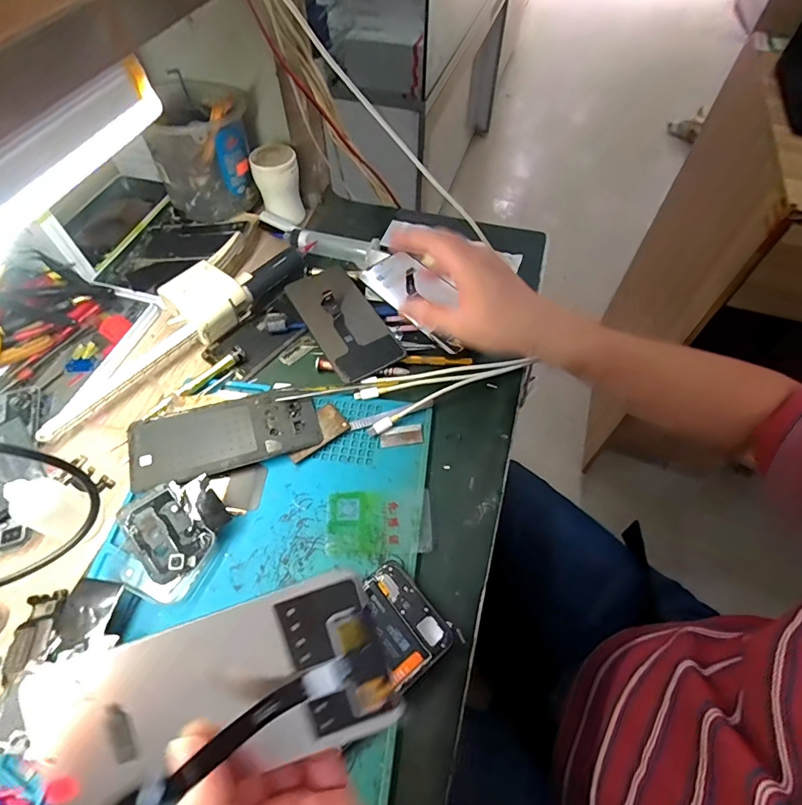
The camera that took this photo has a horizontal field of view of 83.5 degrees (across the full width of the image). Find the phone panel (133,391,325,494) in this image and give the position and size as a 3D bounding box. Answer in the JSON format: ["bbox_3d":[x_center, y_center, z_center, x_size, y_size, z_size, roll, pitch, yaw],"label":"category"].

::::

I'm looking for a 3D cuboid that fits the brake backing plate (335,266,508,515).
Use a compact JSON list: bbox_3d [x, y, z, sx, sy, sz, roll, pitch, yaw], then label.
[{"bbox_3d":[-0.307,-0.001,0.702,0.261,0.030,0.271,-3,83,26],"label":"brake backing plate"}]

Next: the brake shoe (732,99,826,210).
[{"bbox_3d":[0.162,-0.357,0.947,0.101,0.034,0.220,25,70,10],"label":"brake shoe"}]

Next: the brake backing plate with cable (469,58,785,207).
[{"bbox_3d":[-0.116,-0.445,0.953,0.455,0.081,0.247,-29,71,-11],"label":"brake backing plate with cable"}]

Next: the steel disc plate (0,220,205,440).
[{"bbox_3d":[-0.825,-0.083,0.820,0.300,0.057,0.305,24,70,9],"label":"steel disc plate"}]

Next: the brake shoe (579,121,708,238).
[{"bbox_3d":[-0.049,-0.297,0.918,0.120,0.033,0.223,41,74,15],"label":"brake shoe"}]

::::

— Task description —
Which lines of the listing include the string "that"? Pull them out.

— Written answer —
The camera that took this photo has a horizontal field of view of 83.5 degrees (across the full width of the image). Find the phone panel (133,391,325,494) in this image and give the position and size as a 3D bounding box. Answer in the JSON format: ["bbox_3d":[x_center, y_center, z_center, x_size, y_size, z_size, roll, pitch, yaw],"label":"category"].
I'm looking for a 3D cuboid that fits the brake backing plate (335,266,508,515).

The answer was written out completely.